The perimeter was eventually narrowed to Fort Street between Walden Lane and 13300 South. The chief said police are asking everyone there to stay in their homes and contact an officer on-scene if they need to leave. An officer will then escort them out of the area.
The Unified Police Department is investigating the shooting. Police will continue to update residents as information becomes available, Roberts said.
Johnson is the 136th law enforcement officer to be killed in Utah in the line of duty.
Phil Goold has known Johnson most of the police sergeant's life through their local LDS Church ward.
"He married his high school sweetheart who lived around the corner from him," said Goold, adding that Johnson married his wife, Shante, shortly after high school graduation.
About the same time, Johnson entered the police academy.
"Derek always wanted to be a police officer," said Steve Glad, who used to be a bishop in Johnson's LDS ward. "It was his dream from when he was a little boy."
Johnson was hired in April 2004 as a Draper reserve officer and made a full-time officer eight months later. He was then promoted to sergeant in December 2012, working in patrol, community policing and investigations. He also received a community policing award that year.
"I've known Derek for many years," said Draper Mayor Darrell Smith. "He is one of the best and most qualified sergeants on our force. … Never have I spoken with Derek without recognizing his positive attitude and love for his work and serving the community of Draper."
Johnson did a good job protecting his hometown, Goold added.
"Derek was just a good kid, a local kid," Goold said. "I remember going on outings with him. We had an annual pilgrimage out to Moab as men, a boys' weekend thing. ... [The Johnsons] really were this great Draper family."

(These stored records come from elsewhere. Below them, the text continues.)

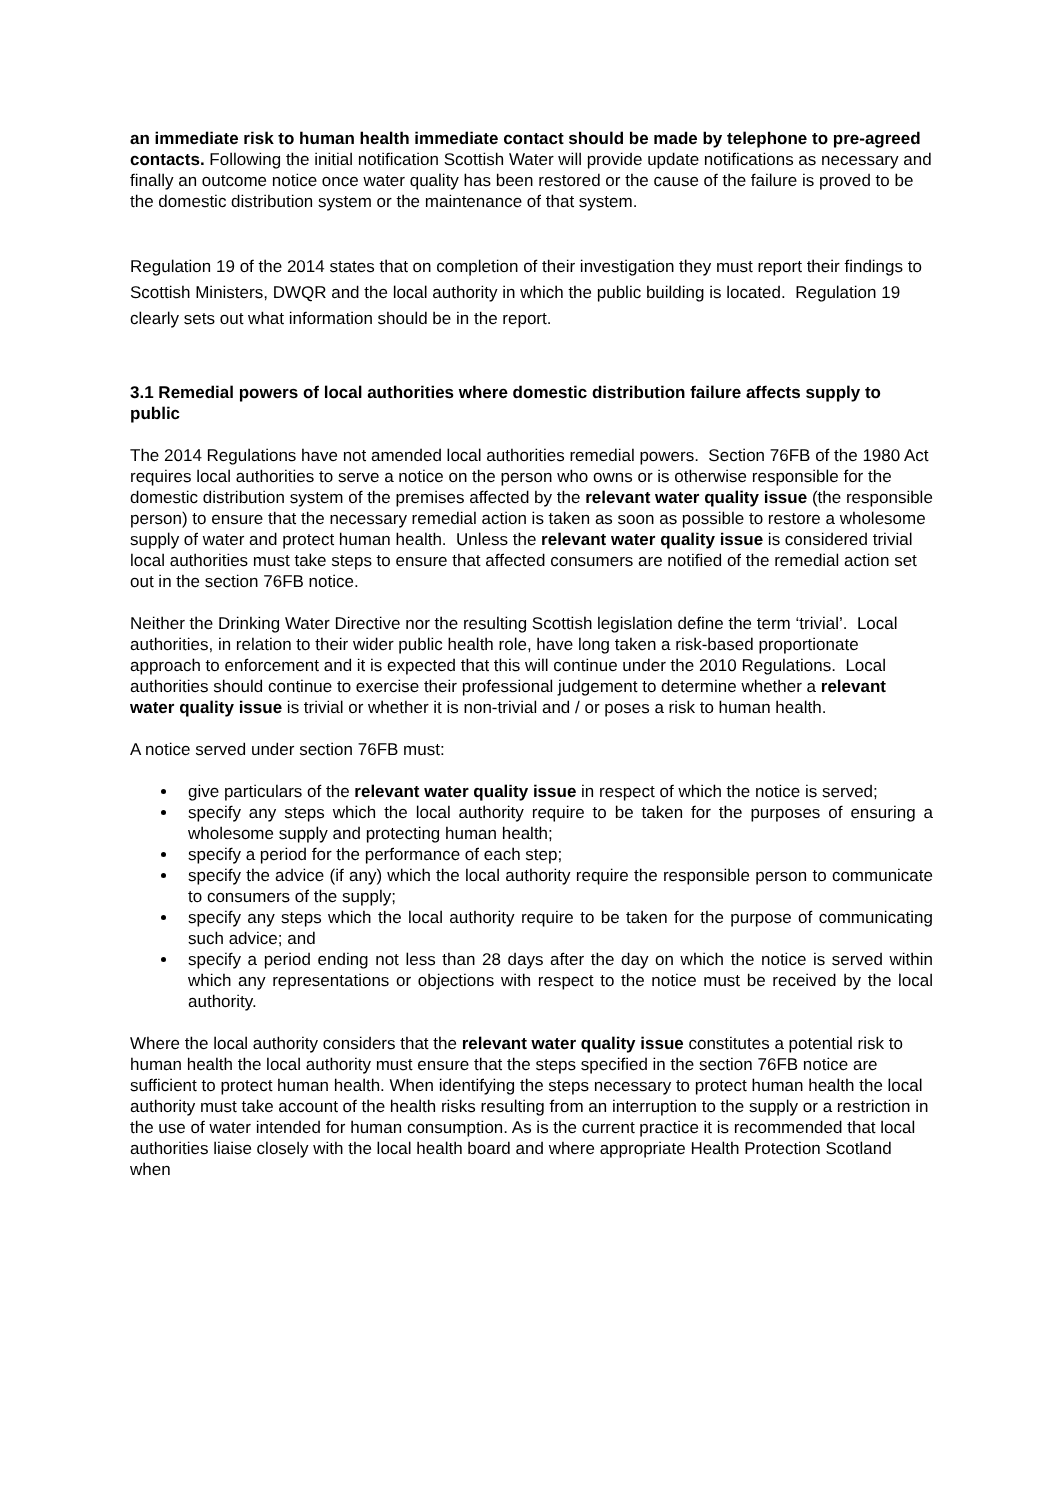an immediate risk to human health immediate contact should be made by telephone to pre-agreed contacts. Following the initial notification Scottish Water will provide update notifications as necessary and finally an outcome notice once water quality has been restored or the cause of the failure is proved to be the domestic distribution system or the maintenance of that system.
Regulation 19 of the 2014 states that on completion of their investigation they must report their findings to Scottish Ministers, DWQR and the local authority in which the public building is located. Regulation 19 clearly sets out what information should be in the report.
3.1 Remedial powers of local authorities where domestic distribution failure affects supply to public
The 2014 Regulations have not amended local authorities remedial powers. Section 76FB of the 1980 Act requires local authorities to serve a notice on the person who owns or is otherwise responsible for the domestic distribution system of the premises affected by the relevant water quality issue (the responsible person) to ensure that the necessary remedial action is taken as soon as possible to restore a wholesome supply of water and protect human health. Unless the relevant water quality issue is considered trivial local authorities must take steps to ensure that affected consumers are notified of the remedial action set out in the section 76FB notice.
Neither the Drinking Water Directive nor the resulting Scottish legislation define the term ‘trivial’. Local authorities, in relation to their wider public health role, have long taken a risk-based proportionate approach to enforcement and it is expected that this will continue under the 2010 Regulations. Local authorities should continue to exercise their professional judgement to determine whether a relevant water quality issue is trivial or whether it is non-trivial and / or poses a risk to human health.
A notice served under section 76FB must:
give particulars of the relevant water quality issue in respect of which the notice is served;
specify any steps which the local authority require to be taken for the purposes of ensuring a wholesome supply and protecting human health;
specify a period for the performance of each step;
specify the advice (if any) which the local authority require the responsible person to communicate to consumers of the supply;
specify any steps which the local authority require to be taken for the purpose of communicating such advice; and
specify a period ending not less than 28 days after the day on which the notice is served within which any representations or objections with respect to the notice must be received by the local authority.
Where the local authority considers that the relevant water quality issue constitutes a potential risk to human health the local authority must ensure that the steps specified in the section 76FB notice are sufficient to protect human health. When identifying the steps necessary to protect human health the local authority must take account of the health risks resulting from an interruption to the supply or a restriction in the use of water intended for human consumption. As is the current practice it is recommended that local authorities liaise closely with the local health board and where appropriate Health Protection Scotland when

He leaves behind his wife and a young son.
The 1033 Foundation, which provides immediate financial assistance to the families of fallen officers, privately presented a $25,000 check to the Johnsons on Sunday afternoon.
"Every time a police officer dies in the line of duty, we'll be there that day," said Ryan Walsh, a member of the board of advisers. The radio code 10-33 means an officer is in urgent need of help.
This is third time the Park City-based foundation has given such assistance. The first time was after the January 2012 death of Jared Francom, an Ogden police officer killed while serving a search warrant.
The second time was in June 2012, after Utah Highway Patrol Trooper Aaron Beesley died after falling from a cliff during a search and rescue mission near Mount Olympus.
"We've gone 13 months without a line-of-duty death," Walsh said. "We would have liked to go longer."
Sunday afternoon, Nevah Stevenson left a bouquet of yellow roses on the steps of Draper City Hall. Stevenson, school advancement director at St. John's the Baptist Elementary and Middle School and a Draper resident, saw a Facebook post about tying yellow ribbons around the city in Johnson's honor hence her color choice for the flowers.
"I have a heavy heart," she said. "I am praying for his family."
A note with the flowers reads: "Holding you in our hearts, Johnson family. May God bless officer Derek Johnson."
A candlelight vigil was held at 8 p.m. at Draper City Hall to honor and remember Johnson.